> [Exercise details]: Could you retype, exactly as written, every line from the top of the records through the line that contains "48: (489, 203, 2.60)"?

> [Extracted material]:

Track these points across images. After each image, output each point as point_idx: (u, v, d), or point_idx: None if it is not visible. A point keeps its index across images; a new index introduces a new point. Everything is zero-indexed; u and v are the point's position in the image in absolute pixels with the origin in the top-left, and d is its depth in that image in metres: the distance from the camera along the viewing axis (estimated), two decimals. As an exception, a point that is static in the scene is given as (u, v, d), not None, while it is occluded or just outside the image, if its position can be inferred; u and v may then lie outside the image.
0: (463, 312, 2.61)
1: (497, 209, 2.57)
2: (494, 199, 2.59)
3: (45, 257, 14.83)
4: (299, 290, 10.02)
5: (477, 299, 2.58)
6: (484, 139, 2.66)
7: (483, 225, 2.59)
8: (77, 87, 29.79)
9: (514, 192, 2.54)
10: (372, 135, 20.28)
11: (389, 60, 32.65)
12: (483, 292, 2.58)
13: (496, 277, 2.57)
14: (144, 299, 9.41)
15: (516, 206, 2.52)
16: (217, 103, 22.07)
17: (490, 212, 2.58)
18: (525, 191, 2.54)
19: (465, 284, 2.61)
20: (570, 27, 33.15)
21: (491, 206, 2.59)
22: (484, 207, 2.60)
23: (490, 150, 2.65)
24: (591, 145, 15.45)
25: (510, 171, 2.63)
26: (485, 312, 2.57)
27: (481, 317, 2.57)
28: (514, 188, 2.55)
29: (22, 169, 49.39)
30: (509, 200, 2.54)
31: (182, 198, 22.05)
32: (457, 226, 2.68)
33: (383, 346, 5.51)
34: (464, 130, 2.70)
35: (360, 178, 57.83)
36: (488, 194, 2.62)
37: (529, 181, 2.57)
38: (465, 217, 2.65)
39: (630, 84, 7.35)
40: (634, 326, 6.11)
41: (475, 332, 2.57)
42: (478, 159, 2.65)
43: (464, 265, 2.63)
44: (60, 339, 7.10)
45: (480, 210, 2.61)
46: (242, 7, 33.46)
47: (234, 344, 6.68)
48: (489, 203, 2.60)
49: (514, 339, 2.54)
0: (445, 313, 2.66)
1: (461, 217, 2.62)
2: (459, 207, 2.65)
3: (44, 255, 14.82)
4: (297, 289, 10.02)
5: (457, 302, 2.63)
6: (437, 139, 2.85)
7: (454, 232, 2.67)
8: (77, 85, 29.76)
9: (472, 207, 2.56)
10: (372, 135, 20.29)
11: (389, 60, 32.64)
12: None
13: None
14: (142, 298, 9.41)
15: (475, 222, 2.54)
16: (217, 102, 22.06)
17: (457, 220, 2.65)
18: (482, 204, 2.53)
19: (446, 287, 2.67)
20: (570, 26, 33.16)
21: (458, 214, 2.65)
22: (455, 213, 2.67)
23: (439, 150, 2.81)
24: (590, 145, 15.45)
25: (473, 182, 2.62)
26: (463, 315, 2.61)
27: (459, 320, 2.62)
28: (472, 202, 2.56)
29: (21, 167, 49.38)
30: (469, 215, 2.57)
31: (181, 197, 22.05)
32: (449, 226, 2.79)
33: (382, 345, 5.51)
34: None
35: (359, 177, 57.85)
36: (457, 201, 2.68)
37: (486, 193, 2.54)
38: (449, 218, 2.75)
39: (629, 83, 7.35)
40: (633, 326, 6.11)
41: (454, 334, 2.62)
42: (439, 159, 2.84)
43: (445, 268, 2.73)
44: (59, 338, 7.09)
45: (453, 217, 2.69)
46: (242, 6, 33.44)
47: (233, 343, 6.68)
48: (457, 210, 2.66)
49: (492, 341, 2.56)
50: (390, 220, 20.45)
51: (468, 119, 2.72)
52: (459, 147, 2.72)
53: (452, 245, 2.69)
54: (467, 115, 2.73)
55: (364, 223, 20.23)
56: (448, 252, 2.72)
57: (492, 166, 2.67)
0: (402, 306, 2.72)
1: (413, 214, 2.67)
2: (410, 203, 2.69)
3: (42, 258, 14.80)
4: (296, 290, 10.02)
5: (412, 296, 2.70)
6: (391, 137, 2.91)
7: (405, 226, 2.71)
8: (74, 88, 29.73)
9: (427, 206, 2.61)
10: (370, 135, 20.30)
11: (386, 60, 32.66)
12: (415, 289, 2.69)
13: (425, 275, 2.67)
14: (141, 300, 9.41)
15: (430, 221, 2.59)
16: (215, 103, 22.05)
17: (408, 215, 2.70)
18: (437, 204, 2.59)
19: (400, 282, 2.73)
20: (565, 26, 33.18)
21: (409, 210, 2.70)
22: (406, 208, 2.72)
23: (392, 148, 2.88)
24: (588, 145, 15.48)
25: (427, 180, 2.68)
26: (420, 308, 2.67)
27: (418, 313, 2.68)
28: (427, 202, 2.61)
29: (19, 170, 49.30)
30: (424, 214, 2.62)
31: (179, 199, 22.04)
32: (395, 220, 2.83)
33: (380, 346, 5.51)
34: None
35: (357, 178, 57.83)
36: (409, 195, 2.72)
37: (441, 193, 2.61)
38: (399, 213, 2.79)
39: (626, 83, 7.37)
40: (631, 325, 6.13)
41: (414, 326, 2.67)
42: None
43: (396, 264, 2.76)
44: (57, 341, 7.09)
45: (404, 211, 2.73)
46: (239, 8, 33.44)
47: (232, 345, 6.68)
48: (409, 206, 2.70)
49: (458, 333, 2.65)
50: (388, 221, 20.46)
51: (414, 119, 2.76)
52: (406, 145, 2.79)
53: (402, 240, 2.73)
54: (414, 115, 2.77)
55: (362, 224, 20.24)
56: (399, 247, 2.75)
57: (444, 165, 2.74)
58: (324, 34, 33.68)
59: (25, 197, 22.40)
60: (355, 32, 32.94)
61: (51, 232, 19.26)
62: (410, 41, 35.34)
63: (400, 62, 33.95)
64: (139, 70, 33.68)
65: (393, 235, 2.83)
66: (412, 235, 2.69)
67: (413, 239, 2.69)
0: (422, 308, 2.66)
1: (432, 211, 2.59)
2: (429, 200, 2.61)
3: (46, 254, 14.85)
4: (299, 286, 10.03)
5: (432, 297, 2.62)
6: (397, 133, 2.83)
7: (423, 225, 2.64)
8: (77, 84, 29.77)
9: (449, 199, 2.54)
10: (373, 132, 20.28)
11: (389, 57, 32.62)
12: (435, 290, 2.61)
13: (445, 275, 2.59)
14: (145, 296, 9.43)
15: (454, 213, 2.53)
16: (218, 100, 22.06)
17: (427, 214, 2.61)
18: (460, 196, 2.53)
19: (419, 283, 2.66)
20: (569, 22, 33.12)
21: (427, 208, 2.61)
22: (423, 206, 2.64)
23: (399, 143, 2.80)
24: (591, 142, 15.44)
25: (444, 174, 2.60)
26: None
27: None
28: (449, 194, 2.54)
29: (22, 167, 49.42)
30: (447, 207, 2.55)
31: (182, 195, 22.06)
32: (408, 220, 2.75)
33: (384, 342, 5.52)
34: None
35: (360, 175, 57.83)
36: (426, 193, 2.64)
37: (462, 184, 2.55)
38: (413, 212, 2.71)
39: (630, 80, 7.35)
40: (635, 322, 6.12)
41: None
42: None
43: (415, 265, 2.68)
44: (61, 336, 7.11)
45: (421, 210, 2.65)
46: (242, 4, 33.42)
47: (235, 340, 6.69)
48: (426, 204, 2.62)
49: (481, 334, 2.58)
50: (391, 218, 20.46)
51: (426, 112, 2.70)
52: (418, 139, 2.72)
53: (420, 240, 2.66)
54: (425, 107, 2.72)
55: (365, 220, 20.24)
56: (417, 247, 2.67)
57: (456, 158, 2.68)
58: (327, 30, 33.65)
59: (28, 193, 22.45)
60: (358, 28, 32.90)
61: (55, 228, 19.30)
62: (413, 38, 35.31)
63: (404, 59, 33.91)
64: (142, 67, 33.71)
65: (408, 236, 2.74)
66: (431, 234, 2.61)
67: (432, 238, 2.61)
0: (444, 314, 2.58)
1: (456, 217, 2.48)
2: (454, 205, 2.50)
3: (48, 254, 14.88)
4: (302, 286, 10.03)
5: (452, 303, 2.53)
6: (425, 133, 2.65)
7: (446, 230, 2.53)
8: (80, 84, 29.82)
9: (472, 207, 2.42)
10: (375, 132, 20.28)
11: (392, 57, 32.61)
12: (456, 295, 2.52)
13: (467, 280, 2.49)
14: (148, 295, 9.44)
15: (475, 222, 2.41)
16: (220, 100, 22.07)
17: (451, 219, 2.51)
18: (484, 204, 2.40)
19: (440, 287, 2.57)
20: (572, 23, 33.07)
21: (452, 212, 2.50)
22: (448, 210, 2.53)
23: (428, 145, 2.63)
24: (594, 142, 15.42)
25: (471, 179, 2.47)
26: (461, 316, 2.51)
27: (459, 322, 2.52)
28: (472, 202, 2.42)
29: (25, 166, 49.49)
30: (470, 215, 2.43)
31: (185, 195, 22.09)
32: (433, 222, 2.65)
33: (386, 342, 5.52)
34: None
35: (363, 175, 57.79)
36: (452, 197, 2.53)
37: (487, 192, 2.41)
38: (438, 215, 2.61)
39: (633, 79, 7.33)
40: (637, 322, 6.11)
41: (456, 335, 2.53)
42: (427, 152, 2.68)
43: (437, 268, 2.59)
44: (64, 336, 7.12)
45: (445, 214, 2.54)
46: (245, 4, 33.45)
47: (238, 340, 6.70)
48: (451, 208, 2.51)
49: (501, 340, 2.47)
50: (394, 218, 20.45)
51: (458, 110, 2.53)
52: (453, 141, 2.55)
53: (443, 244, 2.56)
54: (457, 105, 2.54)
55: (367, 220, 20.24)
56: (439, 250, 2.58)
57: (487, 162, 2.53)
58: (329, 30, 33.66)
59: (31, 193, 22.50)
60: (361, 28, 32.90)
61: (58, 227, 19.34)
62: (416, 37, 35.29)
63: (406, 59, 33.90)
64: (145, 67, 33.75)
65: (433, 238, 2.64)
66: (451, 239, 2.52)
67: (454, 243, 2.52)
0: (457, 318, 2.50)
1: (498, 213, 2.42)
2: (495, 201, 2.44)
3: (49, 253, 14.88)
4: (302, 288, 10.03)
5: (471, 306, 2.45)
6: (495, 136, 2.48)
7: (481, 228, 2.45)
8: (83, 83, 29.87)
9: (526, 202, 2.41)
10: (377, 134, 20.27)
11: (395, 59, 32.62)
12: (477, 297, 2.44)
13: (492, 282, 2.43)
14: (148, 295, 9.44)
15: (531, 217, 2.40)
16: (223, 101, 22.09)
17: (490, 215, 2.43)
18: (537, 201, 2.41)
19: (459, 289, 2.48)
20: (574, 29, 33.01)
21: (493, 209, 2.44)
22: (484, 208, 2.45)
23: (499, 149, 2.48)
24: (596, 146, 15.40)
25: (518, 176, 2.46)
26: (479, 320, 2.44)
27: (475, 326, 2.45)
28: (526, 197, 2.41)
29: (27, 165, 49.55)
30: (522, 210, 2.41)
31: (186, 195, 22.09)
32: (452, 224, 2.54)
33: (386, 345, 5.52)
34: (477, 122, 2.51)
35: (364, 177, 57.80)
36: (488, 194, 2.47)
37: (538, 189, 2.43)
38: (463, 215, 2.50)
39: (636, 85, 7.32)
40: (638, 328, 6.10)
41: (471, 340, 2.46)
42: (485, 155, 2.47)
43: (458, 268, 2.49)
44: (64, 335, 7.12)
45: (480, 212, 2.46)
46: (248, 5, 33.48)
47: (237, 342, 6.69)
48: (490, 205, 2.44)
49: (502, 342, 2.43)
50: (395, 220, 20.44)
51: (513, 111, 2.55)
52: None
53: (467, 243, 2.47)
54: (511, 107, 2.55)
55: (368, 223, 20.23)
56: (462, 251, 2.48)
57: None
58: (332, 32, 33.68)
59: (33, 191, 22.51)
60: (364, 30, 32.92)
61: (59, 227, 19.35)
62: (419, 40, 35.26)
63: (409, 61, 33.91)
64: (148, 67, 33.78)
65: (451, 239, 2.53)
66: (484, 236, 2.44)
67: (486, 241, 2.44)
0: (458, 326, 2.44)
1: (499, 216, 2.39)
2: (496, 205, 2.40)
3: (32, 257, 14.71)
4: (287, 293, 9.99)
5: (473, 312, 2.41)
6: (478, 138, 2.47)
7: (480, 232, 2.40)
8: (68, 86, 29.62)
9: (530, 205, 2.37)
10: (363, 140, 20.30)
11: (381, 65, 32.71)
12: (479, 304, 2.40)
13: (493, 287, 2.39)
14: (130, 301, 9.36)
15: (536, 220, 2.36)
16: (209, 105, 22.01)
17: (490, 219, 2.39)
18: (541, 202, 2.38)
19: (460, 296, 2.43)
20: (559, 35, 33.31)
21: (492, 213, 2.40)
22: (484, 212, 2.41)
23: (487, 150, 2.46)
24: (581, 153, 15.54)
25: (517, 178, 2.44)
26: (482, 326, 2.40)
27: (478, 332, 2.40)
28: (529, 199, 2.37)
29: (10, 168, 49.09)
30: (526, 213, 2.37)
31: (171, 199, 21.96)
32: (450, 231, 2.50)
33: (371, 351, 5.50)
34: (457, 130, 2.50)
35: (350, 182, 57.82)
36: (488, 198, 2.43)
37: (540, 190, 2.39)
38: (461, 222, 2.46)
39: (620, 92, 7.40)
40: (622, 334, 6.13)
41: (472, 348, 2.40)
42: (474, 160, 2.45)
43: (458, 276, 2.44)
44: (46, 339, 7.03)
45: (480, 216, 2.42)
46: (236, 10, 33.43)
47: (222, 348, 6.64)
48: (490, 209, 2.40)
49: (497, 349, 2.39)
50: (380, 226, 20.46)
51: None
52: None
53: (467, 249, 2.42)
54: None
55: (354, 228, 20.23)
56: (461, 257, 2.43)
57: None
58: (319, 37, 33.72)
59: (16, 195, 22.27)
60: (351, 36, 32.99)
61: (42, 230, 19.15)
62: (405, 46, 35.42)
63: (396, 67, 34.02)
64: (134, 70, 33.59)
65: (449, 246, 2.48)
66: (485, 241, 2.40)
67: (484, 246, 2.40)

> [Task result]:
Track these points across images. After each image, output each point as point_idx: (u, v, d), or point_idx: None if it is not visible. A point keeps its index across images; a new index introduces a new point. Everything is zero-indexed; u and v are the point's position in the image in absolute pixels with the origin in the top-left, and d is its depth in that image in metres: the distance from the camera along the viewing axis (estimated), two decimals. As an exception, a point that is static in the scene is given as (u, v, d), not None, while it is occluded or just outside the image, if its position can be inferred; u and v may then lie outside the image.
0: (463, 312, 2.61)
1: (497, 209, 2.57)
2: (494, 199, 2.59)
3: (45, 257, 14.83)
4: (299, 290, 10.02)
5: (477, 299, 2.58)
6: (484, 139, 2.66)
7: (483, 225, 2.59)
8: (77, 87, 29.79)
9: (514, 192, 2.54)
10: (372, 135, 20.28)
11: (389, 60, 32.65)
12: (483, 292, 2.58)
13: (496, 277, 2.57)
14: (144, 299, 9.41)
15: (516, 206, 2.52)
16: (217, 103, 22.07)
17: (490, 212, 2.58)
18: (525, 191, 2.54)
19: (465, 284, 2.61)
20: (570, 27, 33.15)
21: (491, 206, 2.59)
22: (484, 207, 2.60)
23: (490, 150, 2.65)
24: (591, 145, 15.45)
25: (510, 171, 2.63)
26: (485, 312, 2.57)
27: (481, 317, 2.57)
28: (514, 188, 2.55)
29: (22, 169, 49.39)
30: (509, 200, 2.54)
31: (182, 198, 22.05)
32: (457, 226, 2.68)
33: (383, 346, 5.51)
34: (464, 130, 2.70)
35: (360, 178, 57.83)
36: (488, 194, 2.62)
37: (529, 181, 2.57)
38: (465, 217, 2.65)
39: (630, 84, 7.35)
40: (634, 326, 6.11)
41: (475, 332, 2.57)
42: (478, 159, 2.65)
43: (464, 265, 2.63)
44: (60, 339, 7.10)
45: (480, 210, 2.61)
46: (242, 7, 33.46)
47: (234, 344, 6.68)
48: (489, 203, 2.60)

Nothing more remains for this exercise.